§ **Dataset excerpts**:
---+---

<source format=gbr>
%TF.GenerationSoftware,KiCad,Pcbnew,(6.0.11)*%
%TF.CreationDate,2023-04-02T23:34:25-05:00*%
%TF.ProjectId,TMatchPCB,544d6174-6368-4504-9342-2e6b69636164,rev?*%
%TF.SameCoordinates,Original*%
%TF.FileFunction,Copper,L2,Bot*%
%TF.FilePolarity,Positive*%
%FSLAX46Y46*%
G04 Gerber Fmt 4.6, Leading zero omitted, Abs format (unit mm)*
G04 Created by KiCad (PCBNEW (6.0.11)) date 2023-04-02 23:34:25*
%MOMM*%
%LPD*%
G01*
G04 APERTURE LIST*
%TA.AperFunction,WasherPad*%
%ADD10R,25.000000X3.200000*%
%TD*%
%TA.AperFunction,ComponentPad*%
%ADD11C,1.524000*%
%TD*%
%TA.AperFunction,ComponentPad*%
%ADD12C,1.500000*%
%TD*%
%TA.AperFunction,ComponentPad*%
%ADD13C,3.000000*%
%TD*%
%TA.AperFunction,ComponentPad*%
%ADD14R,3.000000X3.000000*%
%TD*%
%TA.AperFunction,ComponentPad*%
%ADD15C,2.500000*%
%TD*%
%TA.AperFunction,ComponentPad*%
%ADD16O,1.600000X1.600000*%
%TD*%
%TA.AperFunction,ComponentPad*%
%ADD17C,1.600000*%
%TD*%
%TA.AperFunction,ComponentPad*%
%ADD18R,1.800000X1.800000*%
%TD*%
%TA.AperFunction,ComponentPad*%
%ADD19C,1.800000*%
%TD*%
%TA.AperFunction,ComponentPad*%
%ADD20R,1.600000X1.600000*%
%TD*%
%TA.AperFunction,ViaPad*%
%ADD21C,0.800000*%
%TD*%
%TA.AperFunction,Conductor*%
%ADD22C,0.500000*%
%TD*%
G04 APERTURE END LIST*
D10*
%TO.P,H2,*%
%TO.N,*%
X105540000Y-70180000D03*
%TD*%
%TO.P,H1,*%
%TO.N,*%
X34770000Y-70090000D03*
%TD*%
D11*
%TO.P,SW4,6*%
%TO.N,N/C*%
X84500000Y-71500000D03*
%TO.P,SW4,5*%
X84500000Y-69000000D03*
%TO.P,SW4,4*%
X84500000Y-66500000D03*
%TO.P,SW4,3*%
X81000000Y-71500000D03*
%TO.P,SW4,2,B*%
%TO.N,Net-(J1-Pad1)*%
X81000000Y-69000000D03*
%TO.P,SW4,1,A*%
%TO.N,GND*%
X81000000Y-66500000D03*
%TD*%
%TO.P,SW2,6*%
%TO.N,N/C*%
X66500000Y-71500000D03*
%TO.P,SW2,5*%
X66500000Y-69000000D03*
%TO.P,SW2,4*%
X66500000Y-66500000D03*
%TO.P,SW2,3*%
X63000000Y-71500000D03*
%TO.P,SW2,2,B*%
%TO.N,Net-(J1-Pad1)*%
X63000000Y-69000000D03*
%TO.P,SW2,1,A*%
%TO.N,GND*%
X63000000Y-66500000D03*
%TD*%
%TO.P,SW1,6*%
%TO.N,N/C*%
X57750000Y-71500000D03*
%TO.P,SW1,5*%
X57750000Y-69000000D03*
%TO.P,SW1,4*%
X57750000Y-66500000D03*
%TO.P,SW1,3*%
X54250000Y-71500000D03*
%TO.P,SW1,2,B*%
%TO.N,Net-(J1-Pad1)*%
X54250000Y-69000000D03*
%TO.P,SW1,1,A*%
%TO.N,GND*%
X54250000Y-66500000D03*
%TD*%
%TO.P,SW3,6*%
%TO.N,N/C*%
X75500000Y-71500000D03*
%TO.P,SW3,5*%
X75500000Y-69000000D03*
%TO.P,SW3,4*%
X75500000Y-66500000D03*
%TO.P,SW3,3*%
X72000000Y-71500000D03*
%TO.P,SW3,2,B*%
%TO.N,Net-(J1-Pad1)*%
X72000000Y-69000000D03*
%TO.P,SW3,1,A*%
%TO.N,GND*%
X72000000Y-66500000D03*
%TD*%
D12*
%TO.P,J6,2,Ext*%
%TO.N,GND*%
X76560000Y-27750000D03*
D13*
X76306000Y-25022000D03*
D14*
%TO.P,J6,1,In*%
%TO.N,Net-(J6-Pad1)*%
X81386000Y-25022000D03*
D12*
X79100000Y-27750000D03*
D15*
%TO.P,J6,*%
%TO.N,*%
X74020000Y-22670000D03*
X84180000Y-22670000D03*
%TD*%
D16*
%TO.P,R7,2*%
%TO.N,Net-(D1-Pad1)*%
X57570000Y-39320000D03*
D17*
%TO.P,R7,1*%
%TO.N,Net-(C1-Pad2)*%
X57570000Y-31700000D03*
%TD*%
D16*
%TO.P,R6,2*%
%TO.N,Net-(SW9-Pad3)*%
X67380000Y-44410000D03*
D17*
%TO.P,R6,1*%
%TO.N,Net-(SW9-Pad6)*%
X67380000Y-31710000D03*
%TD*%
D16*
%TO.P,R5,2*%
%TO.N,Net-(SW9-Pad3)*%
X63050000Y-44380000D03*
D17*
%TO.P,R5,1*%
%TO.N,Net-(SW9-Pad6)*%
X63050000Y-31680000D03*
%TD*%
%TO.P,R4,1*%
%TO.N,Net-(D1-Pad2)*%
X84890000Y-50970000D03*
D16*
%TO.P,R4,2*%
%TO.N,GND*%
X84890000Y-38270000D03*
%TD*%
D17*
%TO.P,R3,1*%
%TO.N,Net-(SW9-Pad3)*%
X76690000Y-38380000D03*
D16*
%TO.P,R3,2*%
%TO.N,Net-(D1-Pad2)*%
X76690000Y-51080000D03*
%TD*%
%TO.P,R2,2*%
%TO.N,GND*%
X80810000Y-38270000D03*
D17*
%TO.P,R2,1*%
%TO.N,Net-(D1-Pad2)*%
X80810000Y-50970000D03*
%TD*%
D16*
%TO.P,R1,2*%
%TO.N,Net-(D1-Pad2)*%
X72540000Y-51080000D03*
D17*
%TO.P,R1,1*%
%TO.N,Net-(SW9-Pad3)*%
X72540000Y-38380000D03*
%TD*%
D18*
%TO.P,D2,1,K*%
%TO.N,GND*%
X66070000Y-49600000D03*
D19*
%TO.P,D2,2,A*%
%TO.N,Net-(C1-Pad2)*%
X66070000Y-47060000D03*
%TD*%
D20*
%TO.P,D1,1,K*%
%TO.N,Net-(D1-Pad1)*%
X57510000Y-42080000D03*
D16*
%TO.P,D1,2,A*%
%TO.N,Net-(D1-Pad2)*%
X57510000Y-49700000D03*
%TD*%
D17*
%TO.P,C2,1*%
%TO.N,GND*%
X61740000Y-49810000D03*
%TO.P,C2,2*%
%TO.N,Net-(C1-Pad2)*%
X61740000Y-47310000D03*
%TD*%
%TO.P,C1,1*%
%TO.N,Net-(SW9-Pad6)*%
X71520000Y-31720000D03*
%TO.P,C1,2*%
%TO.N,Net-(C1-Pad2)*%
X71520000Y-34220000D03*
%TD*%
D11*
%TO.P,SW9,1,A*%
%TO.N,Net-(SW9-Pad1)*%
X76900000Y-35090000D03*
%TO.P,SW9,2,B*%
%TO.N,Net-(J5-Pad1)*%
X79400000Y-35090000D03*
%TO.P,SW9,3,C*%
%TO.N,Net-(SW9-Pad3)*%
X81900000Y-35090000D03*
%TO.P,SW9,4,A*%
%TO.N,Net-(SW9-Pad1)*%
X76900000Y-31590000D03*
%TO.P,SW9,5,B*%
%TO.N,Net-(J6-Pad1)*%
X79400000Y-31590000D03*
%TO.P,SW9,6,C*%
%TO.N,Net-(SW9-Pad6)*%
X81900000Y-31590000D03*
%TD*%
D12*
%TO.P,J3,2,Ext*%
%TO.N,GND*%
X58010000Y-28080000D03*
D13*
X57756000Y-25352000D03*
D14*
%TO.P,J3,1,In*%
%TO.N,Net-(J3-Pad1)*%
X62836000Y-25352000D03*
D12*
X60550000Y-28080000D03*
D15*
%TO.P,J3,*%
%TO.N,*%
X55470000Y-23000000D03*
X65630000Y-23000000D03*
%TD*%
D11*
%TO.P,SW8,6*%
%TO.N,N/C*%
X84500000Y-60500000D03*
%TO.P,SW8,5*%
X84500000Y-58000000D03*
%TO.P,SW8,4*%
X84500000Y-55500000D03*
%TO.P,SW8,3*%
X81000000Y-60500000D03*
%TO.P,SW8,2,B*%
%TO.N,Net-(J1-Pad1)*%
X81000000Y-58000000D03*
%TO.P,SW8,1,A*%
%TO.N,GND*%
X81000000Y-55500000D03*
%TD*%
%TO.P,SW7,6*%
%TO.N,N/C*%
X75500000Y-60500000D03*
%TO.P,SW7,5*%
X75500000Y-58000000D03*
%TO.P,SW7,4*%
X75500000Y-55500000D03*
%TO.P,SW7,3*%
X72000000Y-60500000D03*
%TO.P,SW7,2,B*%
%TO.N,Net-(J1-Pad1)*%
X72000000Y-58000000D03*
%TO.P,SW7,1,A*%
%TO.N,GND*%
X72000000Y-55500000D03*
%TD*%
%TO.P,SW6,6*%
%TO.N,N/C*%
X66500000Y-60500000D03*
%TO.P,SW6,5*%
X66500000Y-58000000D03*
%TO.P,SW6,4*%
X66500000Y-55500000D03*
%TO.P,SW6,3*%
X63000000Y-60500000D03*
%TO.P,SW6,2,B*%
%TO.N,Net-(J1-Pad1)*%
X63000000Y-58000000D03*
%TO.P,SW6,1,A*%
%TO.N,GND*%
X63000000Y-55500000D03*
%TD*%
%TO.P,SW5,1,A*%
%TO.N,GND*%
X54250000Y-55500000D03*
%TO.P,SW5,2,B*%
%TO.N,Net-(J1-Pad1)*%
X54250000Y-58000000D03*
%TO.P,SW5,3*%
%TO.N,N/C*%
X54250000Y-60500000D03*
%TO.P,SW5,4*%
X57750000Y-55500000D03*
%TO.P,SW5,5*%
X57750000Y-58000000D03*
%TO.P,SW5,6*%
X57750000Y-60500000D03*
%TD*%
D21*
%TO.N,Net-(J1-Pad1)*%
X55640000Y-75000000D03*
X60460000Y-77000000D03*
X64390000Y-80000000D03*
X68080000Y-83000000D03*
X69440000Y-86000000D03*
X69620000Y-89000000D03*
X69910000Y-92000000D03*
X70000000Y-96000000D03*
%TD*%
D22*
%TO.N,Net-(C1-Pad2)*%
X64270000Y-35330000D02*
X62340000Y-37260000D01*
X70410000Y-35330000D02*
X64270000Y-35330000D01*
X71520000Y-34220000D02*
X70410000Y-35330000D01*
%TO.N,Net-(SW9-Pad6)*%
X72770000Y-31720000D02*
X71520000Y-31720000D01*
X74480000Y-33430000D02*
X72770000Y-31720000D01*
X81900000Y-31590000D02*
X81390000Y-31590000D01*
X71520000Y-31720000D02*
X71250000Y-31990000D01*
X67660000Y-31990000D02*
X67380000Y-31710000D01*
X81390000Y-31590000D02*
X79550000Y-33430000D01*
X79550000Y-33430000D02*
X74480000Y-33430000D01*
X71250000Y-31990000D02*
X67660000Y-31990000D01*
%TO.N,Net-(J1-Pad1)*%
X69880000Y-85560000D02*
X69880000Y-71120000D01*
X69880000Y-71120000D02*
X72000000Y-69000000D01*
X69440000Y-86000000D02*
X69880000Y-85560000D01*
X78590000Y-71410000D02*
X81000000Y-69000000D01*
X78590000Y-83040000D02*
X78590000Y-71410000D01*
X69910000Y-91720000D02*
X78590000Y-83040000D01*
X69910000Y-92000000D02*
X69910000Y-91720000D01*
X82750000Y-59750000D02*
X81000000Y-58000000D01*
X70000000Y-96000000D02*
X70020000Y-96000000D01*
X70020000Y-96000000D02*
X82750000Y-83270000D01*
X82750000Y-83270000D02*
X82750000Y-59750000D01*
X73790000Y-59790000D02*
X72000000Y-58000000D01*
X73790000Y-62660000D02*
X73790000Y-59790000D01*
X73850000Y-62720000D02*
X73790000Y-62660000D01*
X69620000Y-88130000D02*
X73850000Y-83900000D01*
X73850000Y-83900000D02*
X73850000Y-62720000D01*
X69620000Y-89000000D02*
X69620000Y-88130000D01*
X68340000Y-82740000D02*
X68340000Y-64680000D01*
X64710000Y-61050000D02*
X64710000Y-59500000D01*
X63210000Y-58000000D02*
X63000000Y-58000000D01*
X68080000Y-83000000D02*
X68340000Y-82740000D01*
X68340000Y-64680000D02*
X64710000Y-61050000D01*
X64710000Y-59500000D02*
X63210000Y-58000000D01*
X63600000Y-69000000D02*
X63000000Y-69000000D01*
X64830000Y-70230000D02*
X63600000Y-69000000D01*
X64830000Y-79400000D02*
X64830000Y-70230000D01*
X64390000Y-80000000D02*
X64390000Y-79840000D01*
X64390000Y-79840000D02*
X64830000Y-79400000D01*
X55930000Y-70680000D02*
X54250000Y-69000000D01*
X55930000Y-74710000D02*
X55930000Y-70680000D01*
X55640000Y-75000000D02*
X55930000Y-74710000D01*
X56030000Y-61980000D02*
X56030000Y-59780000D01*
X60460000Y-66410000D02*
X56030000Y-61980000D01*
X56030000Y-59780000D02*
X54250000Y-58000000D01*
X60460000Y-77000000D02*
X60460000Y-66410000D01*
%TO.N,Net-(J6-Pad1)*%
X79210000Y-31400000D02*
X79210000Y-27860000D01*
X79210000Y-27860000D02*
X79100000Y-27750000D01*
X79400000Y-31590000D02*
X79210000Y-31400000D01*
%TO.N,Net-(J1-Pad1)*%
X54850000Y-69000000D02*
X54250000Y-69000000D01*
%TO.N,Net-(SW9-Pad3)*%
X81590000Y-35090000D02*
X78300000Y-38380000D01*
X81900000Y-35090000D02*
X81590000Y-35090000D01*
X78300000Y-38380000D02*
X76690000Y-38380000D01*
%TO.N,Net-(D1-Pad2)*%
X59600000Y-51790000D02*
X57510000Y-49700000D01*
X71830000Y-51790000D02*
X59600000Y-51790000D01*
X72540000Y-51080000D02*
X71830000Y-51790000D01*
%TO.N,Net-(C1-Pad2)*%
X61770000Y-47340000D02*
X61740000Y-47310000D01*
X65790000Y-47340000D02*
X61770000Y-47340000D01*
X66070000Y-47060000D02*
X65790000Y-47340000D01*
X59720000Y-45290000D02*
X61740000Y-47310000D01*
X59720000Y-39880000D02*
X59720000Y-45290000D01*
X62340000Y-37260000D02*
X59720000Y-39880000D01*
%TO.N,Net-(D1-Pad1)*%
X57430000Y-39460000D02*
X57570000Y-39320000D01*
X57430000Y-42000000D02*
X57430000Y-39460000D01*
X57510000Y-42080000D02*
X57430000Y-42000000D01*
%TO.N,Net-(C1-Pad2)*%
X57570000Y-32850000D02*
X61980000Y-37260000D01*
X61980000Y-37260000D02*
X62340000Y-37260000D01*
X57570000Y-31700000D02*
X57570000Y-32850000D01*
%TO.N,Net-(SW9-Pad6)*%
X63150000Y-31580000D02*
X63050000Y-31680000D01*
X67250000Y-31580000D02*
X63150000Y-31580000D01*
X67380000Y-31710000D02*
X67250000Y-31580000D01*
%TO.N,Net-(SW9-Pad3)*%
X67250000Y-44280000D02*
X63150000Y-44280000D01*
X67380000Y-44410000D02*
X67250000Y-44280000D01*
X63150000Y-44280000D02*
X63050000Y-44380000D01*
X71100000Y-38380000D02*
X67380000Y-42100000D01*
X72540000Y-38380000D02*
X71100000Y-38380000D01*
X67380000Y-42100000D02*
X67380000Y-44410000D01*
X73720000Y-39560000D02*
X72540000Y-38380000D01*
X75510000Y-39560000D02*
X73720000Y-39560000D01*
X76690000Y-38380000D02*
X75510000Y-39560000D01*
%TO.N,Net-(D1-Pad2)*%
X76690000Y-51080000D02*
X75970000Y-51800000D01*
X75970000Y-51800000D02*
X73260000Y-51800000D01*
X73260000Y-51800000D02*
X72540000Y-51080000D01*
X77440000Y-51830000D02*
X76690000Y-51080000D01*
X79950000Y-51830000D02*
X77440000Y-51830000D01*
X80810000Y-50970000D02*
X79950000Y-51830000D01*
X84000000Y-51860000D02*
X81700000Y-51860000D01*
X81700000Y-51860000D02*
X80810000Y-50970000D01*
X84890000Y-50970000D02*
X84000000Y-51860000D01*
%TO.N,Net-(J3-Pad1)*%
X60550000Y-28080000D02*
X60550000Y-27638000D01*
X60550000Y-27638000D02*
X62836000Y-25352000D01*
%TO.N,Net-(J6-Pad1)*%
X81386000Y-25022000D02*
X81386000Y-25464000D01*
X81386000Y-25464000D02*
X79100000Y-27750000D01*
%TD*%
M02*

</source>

---+---

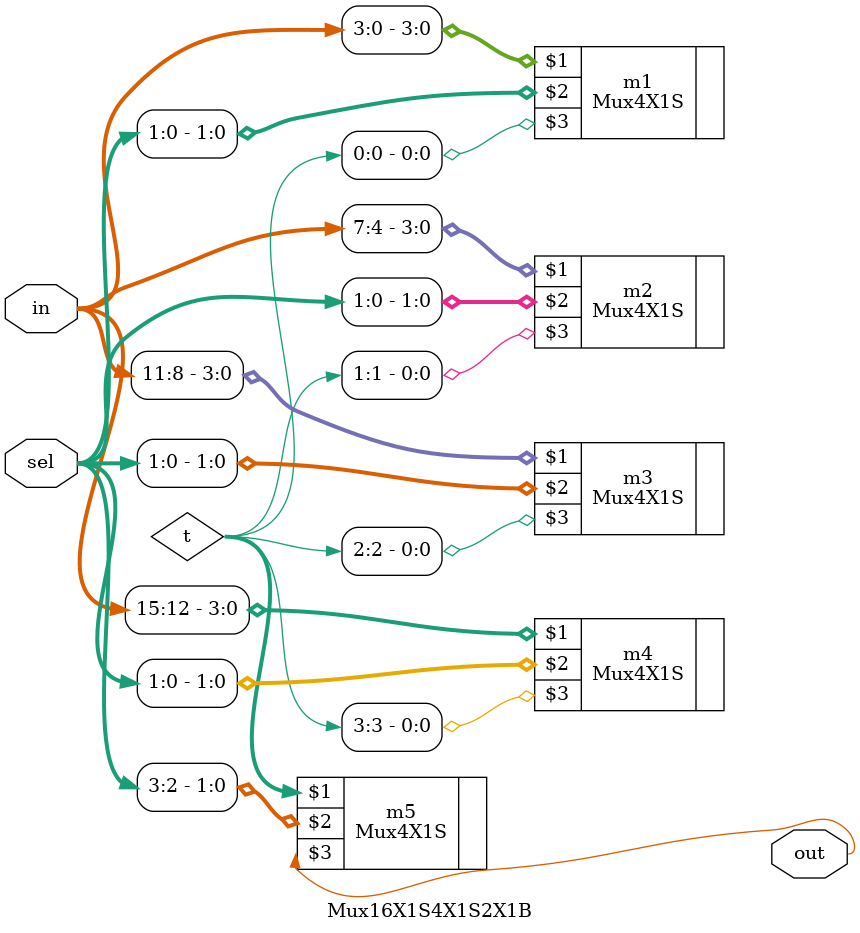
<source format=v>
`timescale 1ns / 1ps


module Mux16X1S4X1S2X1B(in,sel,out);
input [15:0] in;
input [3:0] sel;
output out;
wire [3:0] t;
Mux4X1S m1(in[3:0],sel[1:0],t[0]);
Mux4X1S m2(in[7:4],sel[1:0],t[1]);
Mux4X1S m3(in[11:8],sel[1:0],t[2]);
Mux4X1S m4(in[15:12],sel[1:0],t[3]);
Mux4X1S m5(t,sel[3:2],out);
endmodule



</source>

---+---

§ **Instructions to follow**: Of the entries above, repeat exactly the lines from the line with "X73790000Y-59790000D02*" through the line with "X69620000Y-89000000D02*", both of them included.

§ **Solution for this problem**:
X73790000Y-59790000D02*
X72000000Y-58000000D01*
X73790000Y-62660000D02*
X73790000Y-59790000D01*
X73850000Y-62720000D02*
X73790000Y-62660000D01*
X69620000Y-88130000D02*
X73850000Y-83900000D01*
X73850000Y-83900000D02*
X73850000Y-62720000D01*
X69620000Y-89000000D02*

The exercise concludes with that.